No tengo el auto del año ni la casa de mis sueños, y tampoco
se los voy a exigir a Dios, no voy a “decretar” caprichos manipulando a Dios
como las cuerdas manipulan un títere, ya que una casa o un auto no van a suplir mis deficiencias. Descubrí el
valor de soñar por mí mismo y de no hacer míos los sueños ajenos. Descubrí que
soñar no es malo y que la ilusión no es un veneno que nos atonta y nos hace
débiles, descubrí que esa es la excusa que nos impone la sociedad para
encontrar la felicidad en lo material y momentáneo, para no aspirar a lo
eterno; no le conviene a un mercado fundado en lo inmediatista un ser humano
con su cabeza en el cielo.
Descubrí que el trabajo más bello es aquel por el que no se
recibe paga, que ponerle un precio a todo es un reflejo del vacío que llevamos
por dentro al no conocer nuestro propio valor. Descubrí que para la sociedad no
soy valioso, no tengo cuerdas que mover ni argollas en las cuales montarme, no
tengo influencias que manipular, no necesito de cortesías fingidas para
alcanzar mis sueños, ni arriesgar lo que soy para alcanzar lo que no debo ser.
Siento alegría, aunque no tengo mucho sé que tengo lo necesario, y eso me
basta.
Descubrí que la vida es más de lo que percibimos con
nuestros sentidos, es más que un corazón que palpita o unos pulmones que respiran.
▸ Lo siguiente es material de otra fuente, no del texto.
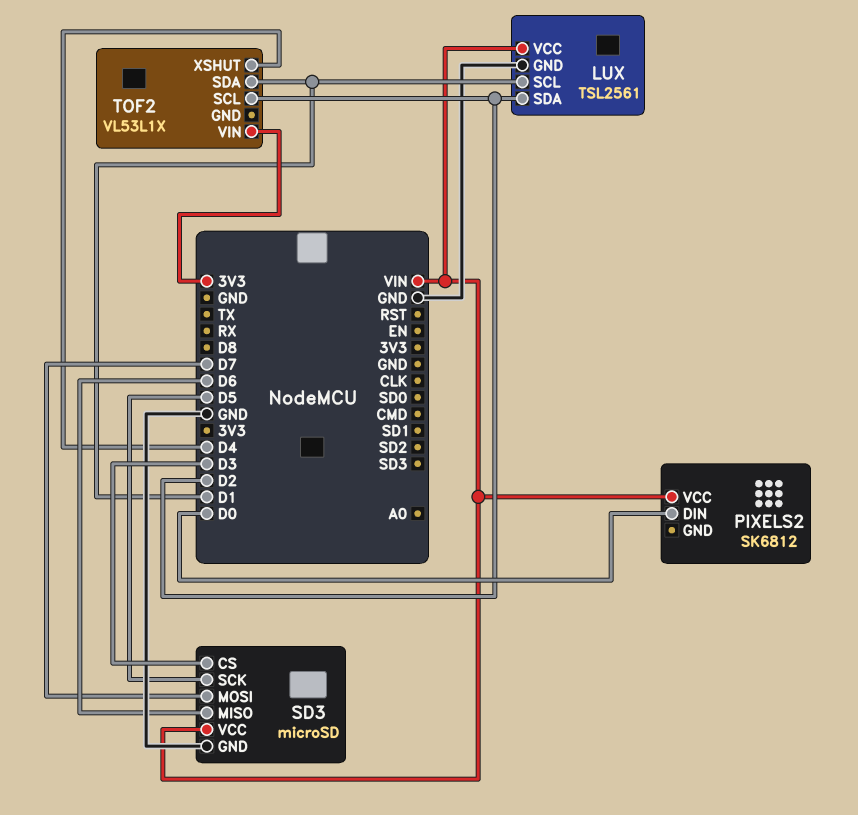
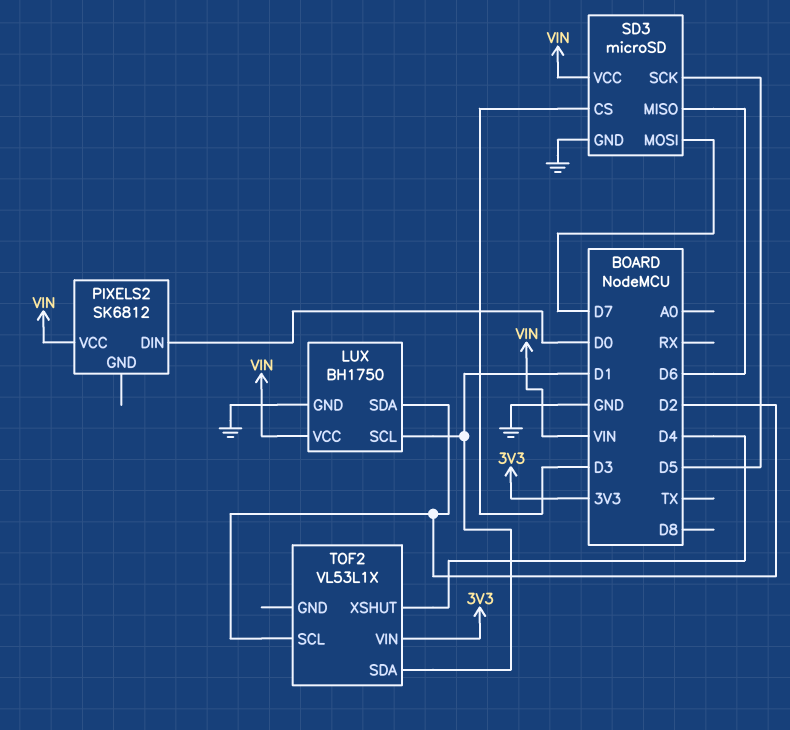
LUX: TSL2561 -> BH1750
Descubrí que mi vida canta una canción con ritmo de eternidad, que dentro de
cientos de años cuando nadie me recuerde en esta tierra yo viviré aún, cuando
ya no hayan horarios que cumplir, buses que tomar, apariencias que lograr,
cuando ya no sean necesario el dinero o la posición social, cuando ya no
importen los titulares de las noticias ni la opinión de los demás, yo viviré. Y
me daré cuenta que esto que caminé en la tierra fue solo un segundo de la
eternidad que me espera, pero que este segundo es digno de ser vivido con la
dignidad que se merece. Me daré cuenta que yo nunca fui el centro aunque luché
para ponerme en ese lugar, que el centro nunca fue el dinero ni la comodidad,
me daré cuenta que el centro de mi existencia, la razón de ser de mi vida
siempre fue Dios, y sonreiré para siempre sabiendo que le pude dar su lugar.